Increase your vegetable production by tucking in native flowers such as bee balm and echinacea (cone flowers) into the corners of your vegetable garden. Those native flowers will attract the pollinators you need for a successful crop, make your garden pretty to look at, and give the native pollinators - bees and butterflies - a welcome feeding station.
Wednesday, June 22, 2022
Wednesday, June 15, 2022
Parsley and dill are food for swallowtail caterpillars and so attract swallowtail butterflies. Add few extra ‘sacrificial’ plants in your flower garden or near your house to enjoy these beautiful creatures and applaud the young caterpillars as they chew through them.
Wednesday, June 8, 2022
Hand watering is the way to take care of your flower and vegetable gardens.
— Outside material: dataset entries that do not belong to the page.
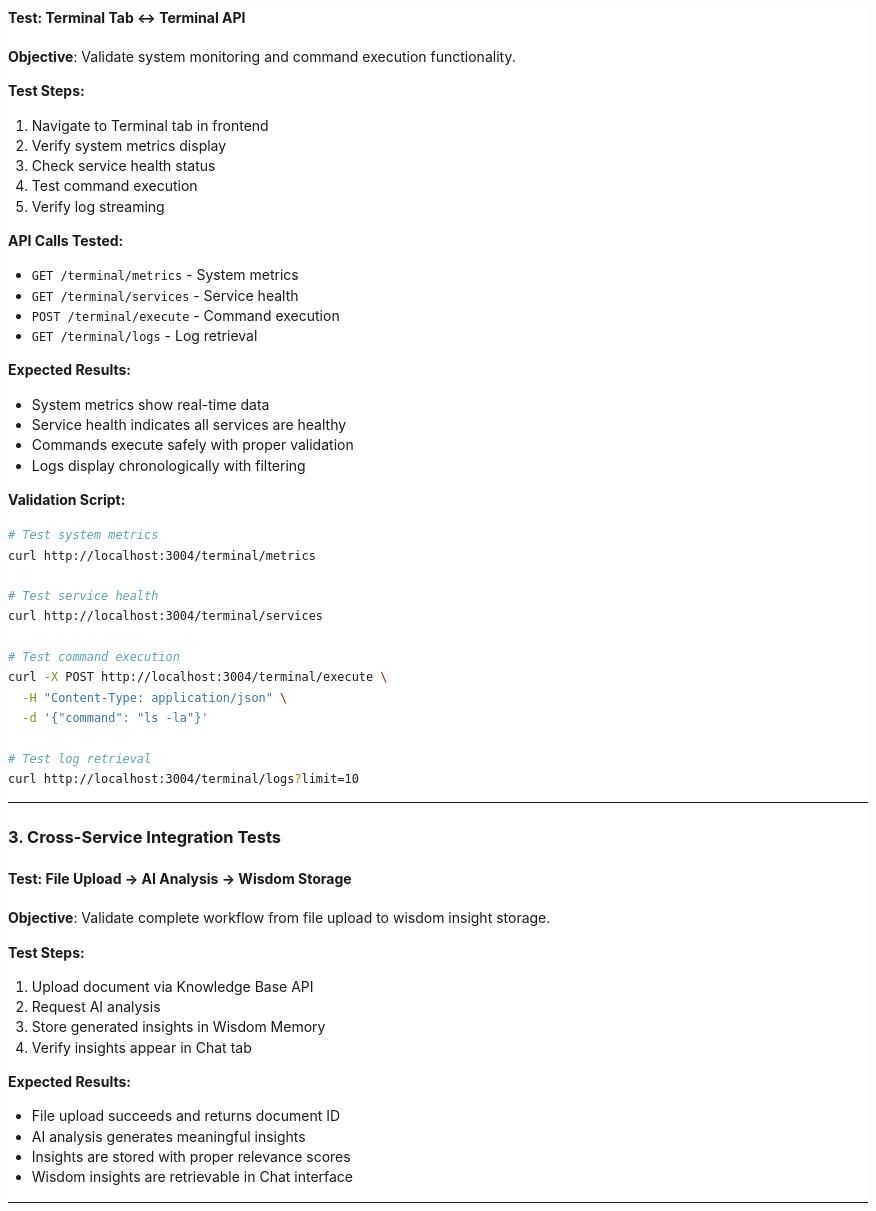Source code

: #### Test: Terminal Tab ↔ Terminal API
**Objective**: Validate system monitoring and command execution functionality.

**Test Steps:**
1. Navigate to Terminal tab in frontend
2. Verify system metrics display
3. Check service health status
4. Test command execution
5. Verify log streaming

**API Calls Tested:**
- `GET /terminal/metrics` - System metrics
- `GET /terminal/services` - Service health
- `POST /terminal/execute` - Command execution
- `GET /terminal/logs` - Log retrieval

**Expected Results:**
- System metrics show real-time data
- Service health indicates all services are healthy
- Commands execute safely with proper validation
- Logs display chronologically with filtering

**Validation Script:**
```bash
# Test system metrics
curl http://localhost:3004/terminal/metrics

# Test service health
curl http://localhost:3004/terminal/services

# Test command execution
curl -X POST http://localhost:3004/terminal/execute \
  -H "Content-Type: application/json" \
  -d '{"command": "ls -la"}'

# Test log retrieval
curl http://localhost:3004/terminal/logs?limit=10
```

---

### 3. Cross-Service Integration Tests

#### Test: File Upload → AI Analysis → Wisdom Storage
**Objective**: Validate complete workflow from file upload to wisdom insight storage.

**Test Steps:**
1. Upload document via Knowledge Base API
2. Request AI analysis
3. Store generated insights in Wisdom Memory
4. Verify insights appear in Chat tab

**Expected Results:**
- File upload succeeds and returns document ID
- AI analysis generates meaningful insights
- Insights are stored with proper relevance scores
- Wisdom insights are retrievable in Chat interface

---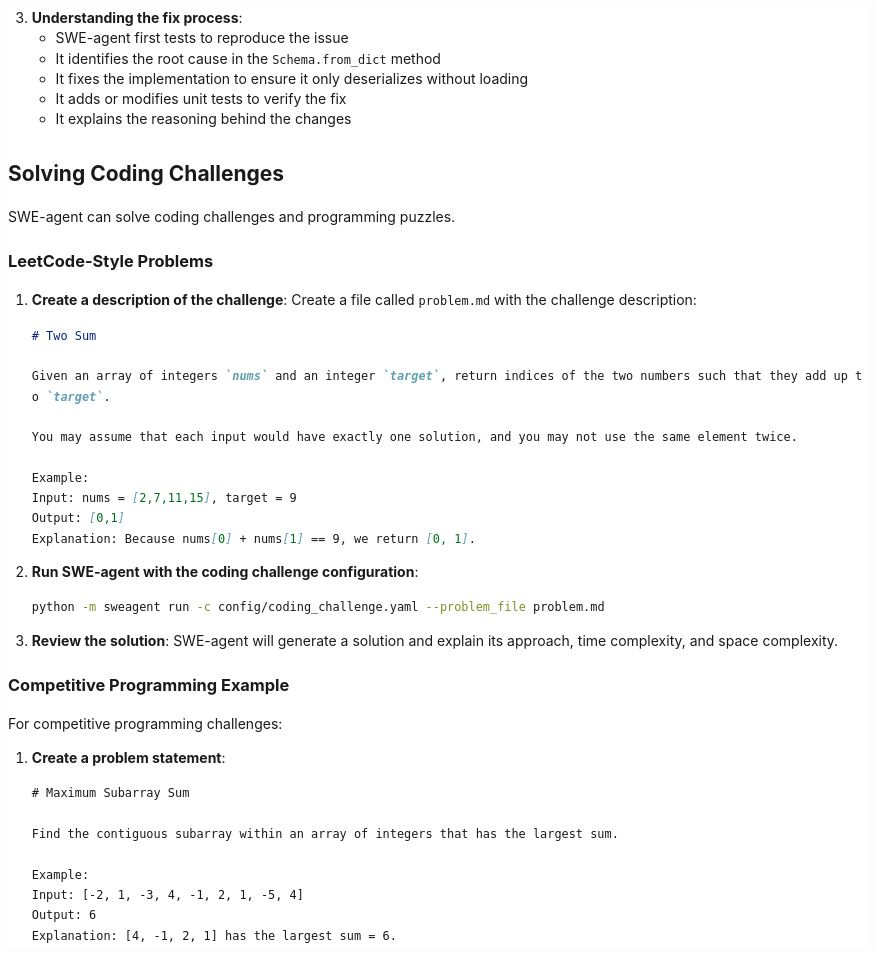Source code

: 3. **Understanding the fix process**:
   - SWE-agent first tests to reproduce the issue
   - It identifies the root cause in the `Schema.from_dict` method
   - It fixes the implementation to ensure it only deserializes without loading
   - It adds or modifies unit tests to verify the fix
   - It explains the reasoning behind the changes

## Solving Coding Challenges

SWE-agent can solve coding challenges and programming puzzles.

### LeetCode-Style Problems

1. **Create a description of the challenge**:
   Create a file called `problem.md` with the challenge description:
   ```markdown
   # Two Sum
   
   Given an array of integers `nums` and an integer `target`, return indices of the two numbers such that they add up to `target`.
   
   You may assume that each input would have exactly one solution, and you may not use the same element twice.
   
   Example:
   Input: nums = [2,7,11,15], target = 9
   Output: [0,1]
   Explanation: Because nums[0] + nums[1] == 9, we return [0, 1].
   ```

2. **Run SWE-agent with the coding challenge configuration**:
   ```bash
   python -m sweagent run -c config/coding_challenge.yaml --problem_file problem.md
   ```

3. **Review the solution**:
   SWE-agent will generate a solution and explain its approach, time complexity, and space complexity.

### Competitive Programming Example

For competitive programming challenges:

1. **Create a problem statement**:
   ```
   # Maximum Subarray Sum
   
   Find the contiguous subarray within an array of integers that has the largest sum.
   
   Example:
   Input: [-2, 1, -3, 4, -1, 2, 1, -5, 4]
   Output: 6
   Explanation: [4, -1, 2, 1] has the largest sum = 6.
   ```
Water early in the day to prevent diseases from taking advantage of the wet leaves. And, pick vegetables and flowers when the leaves are dry to avoid spreading any diseases that may have found their way onto your plants.
Wednesday, June 1, 2022
Usually, we get a lot of rain in the spring; it’s vital for all the trees and shrubs and perennials as they emerge from winter and send out flowers and leaves. This year we received virtually none. With the lack of rain, town watering restrictions have been issued earlier and with stricter rules. The Drought Monitor shows you where we are at the beginning of June. Two months ago, no part of the region was even ‘abnormally dry’.
Wednesday, May 25, 2022
Whenever you go out to garden, take a few seconds to spray all your clothing – not just below the knees, but on shirts and elsewhere – to deter ticks that want to jump on anything warm-blooded for their next meal. Use sprays that specify use of EPA-registered tick repellent ingredients. These include DEET, oil of lemon eucalyptus, and PMD.
Wednesday, May 18, 2022
May is the month to fertilize your perennials. They’re entering their growth cycle for their late spring and summer displays, and the fertilizer ‘boost’ will ensure a long and colorful display as you add the nutrients to bolster both root and flower production. But remember: when applying fertilizer, less is best.
Wednesday, May 11, 2022
Those hostas and other perennials that are just emerging for their new season are taste treats for deer, rabbits, and other herbivores. Your best bet to protect your investment in those plants is to make them taste terrible. There are several commercially available preparations (Bobbex and Liquid Fence are two examples) that consist of putrefied eggs, mint oil, garlic, and other ingredients that deer and rabbits find noxious. These preparations are applied using a home sprayer. A spraying of all new foliage is best when no rain is in the immediate forecast. For an hour or two, your yard will smell terrible. Once the sprays dry, humans no longer detect them but deer and rabbits avoid treated plants for up to a month.
Wednesday, May 4, 2022
After spring bulbs pass their bloom, deadhead spent flowers and then allow foliage to yellow and ‘ripen’ before being removed. It’s important because the foliage is responsible for passing the nutrients down into the bulb that will allow it to produce a new flower next year. Hide the foliage by growing perennials and annuals around it. When the foliage turns brown, cut it at ground level, secure in the knowledge that your favorite spring bulbs will return in 2023.
Wednesday, April 27, 2022
Beardless (Japanese or Siberian) irises need to be divided regularly. As they grow, the center of the plant weakens or dies. Dig out the clump, cut out 4-to 6-inch segments from the outer ring and discard the center. Plant your renewed irises in soil that has been improved with compost or other organic matter, making certain to keep them at the same depth as they were before.